_EXCERPT PROVIDED:_
____

Saturday, August 21, 2010

Bipolar Neuron

A bipolar neuron is a nerve cell which has two processes; a dendrite and an axon. Bipolar neurons are sensory nerve cells specialized for the transmission of special nerve impulses. As such, they are part of the sensory pathways for smell, sight, taste, hearing and vestibular functions. The most common examples are the bipolar neuron of the retina, and the ganglia of the vestibulocochlear nerve. When used without further detail, the term usually refers to the retinal cells.

The bipolar neuron of the retina exists between photoreceptors (rod cells and cone cells) and ganglion cells. Their function is the transmission signals from the photoreceptors to the ganglion cells. Bipolar cells receive synaptic input from either rods or cones, but not both, and they are designated rod bipolar or cone bipolar cells respectively. There are roughly 10 distinct forms of cone bipolar cells, however, only one rod bipolar cell, due to the rod receptor arriving later in the evolutionary history than the cone receptor.

____

_ENTRIES SUPPLIED:_
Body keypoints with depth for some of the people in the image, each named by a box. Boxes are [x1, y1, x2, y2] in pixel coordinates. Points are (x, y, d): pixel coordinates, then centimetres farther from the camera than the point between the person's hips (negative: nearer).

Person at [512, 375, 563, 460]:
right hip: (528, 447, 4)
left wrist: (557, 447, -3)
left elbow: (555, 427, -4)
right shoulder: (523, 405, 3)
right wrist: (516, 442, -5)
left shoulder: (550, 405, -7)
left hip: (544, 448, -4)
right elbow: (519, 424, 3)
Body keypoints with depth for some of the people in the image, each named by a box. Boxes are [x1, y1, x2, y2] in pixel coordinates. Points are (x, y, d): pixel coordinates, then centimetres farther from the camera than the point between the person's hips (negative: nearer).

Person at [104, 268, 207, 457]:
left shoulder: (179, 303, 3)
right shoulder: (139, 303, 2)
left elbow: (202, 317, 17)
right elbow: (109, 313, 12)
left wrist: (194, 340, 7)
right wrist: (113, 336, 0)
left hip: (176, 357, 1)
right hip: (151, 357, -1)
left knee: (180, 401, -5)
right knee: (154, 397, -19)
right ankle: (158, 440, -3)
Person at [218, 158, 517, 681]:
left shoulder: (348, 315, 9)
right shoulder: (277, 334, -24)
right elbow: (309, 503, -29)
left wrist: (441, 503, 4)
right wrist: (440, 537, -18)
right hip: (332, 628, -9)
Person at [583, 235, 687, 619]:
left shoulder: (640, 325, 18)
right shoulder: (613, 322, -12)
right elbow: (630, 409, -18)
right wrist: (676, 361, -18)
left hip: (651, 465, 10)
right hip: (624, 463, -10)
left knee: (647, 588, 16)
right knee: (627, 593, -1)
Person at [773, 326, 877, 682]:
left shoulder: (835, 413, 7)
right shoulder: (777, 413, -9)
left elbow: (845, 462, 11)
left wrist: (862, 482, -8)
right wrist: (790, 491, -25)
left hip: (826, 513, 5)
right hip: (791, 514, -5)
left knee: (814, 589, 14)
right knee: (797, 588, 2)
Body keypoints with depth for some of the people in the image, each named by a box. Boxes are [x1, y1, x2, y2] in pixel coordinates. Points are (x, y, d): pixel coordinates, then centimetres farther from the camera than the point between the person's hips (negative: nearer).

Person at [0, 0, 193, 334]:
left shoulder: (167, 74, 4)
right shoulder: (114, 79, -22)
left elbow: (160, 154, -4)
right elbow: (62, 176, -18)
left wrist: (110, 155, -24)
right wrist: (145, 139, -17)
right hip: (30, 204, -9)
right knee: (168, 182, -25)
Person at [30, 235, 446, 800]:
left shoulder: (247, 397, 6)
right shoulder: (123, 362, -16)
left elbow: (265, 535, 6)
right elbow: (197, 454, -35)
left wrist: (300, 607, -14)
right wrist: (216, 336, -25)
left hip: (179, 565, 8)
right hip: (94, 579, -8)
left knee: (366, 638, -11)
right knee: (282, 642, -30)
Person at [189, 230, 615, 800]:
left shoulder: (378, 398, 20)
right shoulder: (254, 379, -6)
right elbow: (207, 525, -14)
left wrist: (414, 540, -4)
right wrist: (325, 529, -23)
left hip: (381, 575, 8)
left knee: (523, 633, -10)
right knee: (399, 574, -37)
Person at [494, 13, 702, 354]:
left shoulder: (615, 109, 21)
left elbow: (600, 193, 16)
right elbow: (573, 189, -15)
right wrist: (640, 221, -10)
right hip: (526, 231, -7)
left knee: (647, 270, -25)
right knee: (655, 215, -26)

____

_TASK SET:_
1 > Using the bipolar neuron text, answer these:
(a) What two processes does a bipolar neuron have?
(b) Which cells does the bipolar neuron of the retina lie between?
(c) Roughly how many distinct forms of cone bipolar cells are there?
2 > Extend the text on bipolar neurons with another paragraph that follows on from its last sentence.

_EXERCISE ANSWERS:_
1 >
(a) A dendrite and an axon.
(b) The photoreceptors (rod cells and cone cells) and the ganglion cells.
(c) Roughly 10.

2 >
Bipolar neurons are also found in the spinal ganglia, when the cells are in an embryonic condition. They are best demonstrated in the spinal ganglia of fish. Sometimes the processes, come off from opposite poles of the cell, and the cell then assumes a spindle shape; in other cells both processes emerge at the same point. In some cases where two fibers are apparently connected with a cell, one of the fibers is really derived from an adjoining nerve cell and is passing to end in a ramification around the ganglion cell, or, again, it may be coiled spirally around the nerve process which is issuing from the cell.